Canada Markets
November Canola Showing Signs of Resilience
November canola settled $13.40/metric ton lower at $700.90/mt on Thursday, a second daily loss, after failing to test the recent April 10 high of $724/mt during Wednesday's session.
Despite the weakness that totals $15.50/mt over two sessions, the November contract is up $7/mt after four days of trade, poised for its first higher close on the weekly chart in three weeks. This comes at a time when the old-crop July canola contract is currently $8.40/mt lower this week, new-crop soybean oil is showing a modest gain over four sessions and both new-crop soybeans and soymeal are showing very modest losses.
Since mid-March, the November contract has traded over a $64.40/mt range, with today's move resulting in a move back below the midpoint of this range, or the 50% retracement of the move from the March low to April high of $706.60/mt.

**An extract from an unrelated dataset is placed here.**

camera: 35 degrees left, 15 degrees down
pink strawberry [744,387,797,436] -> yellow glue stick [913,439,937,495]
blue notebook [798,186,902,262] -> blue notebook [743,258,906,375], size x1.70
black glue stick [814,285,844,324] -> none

At the same time, trade bounced from a low of $700.30/mt this session, settling close to the 61.8% retracement of the move from the March low to April high which is calculated at $701/mt. A continued breach of this support could lead to a slide to the April low of $688.60/mt.

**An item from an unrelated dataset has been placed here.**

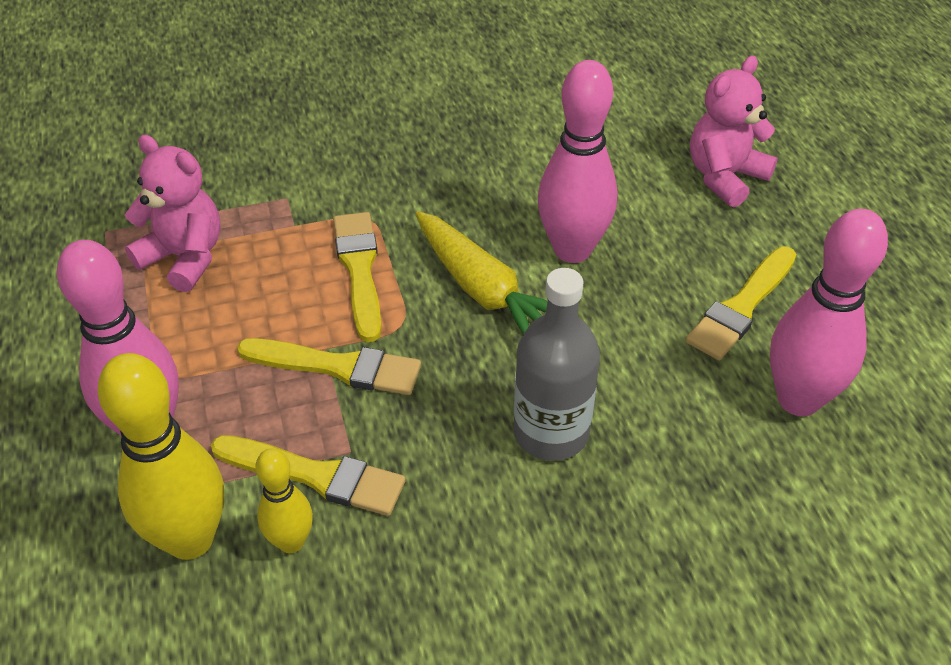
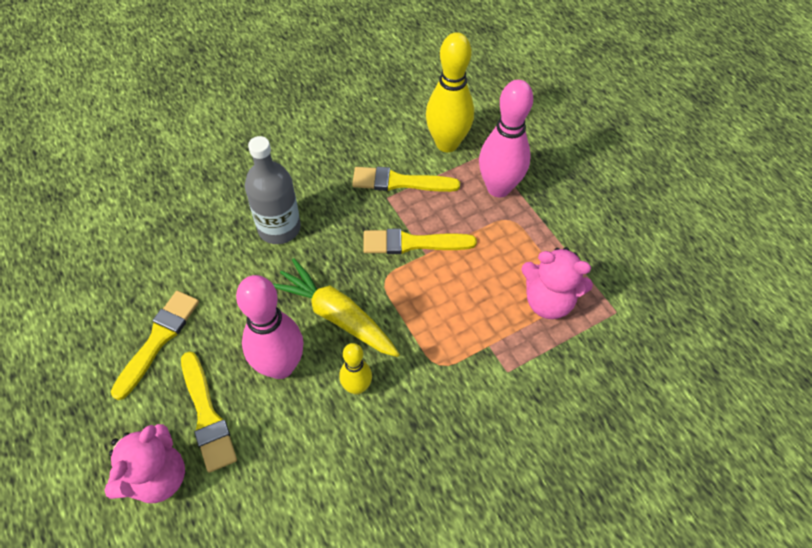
camera: 165 degrees right, 10 degrees up
yellow bowling pin [255,448,313,553] -> yellow bowling pin moved to [339,343,372,395]
yellow brush [333,212,382,342] -> yellow brush moved to [181,351,237,473]
pink bowling pin [770,209,888,416] -> none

While the stochastic momentum indicators (first study) on the daily chart are seen gradually rolling over, the weekly chart shows these indicators in oversold territory, which will act to slow noncommercial selling.
The lower study shows the Nov23/Jan24 contract spread narrowing slightly to minus $4.90/mt this session. This is close to the weakest spread seen in nearly months while showing signs of stabilizing after weakening over the past four sessions.
Uncertainty remains ahead of Statistics Canada's April 26 release of planting intentions, which could prove supportive over the upcoming days.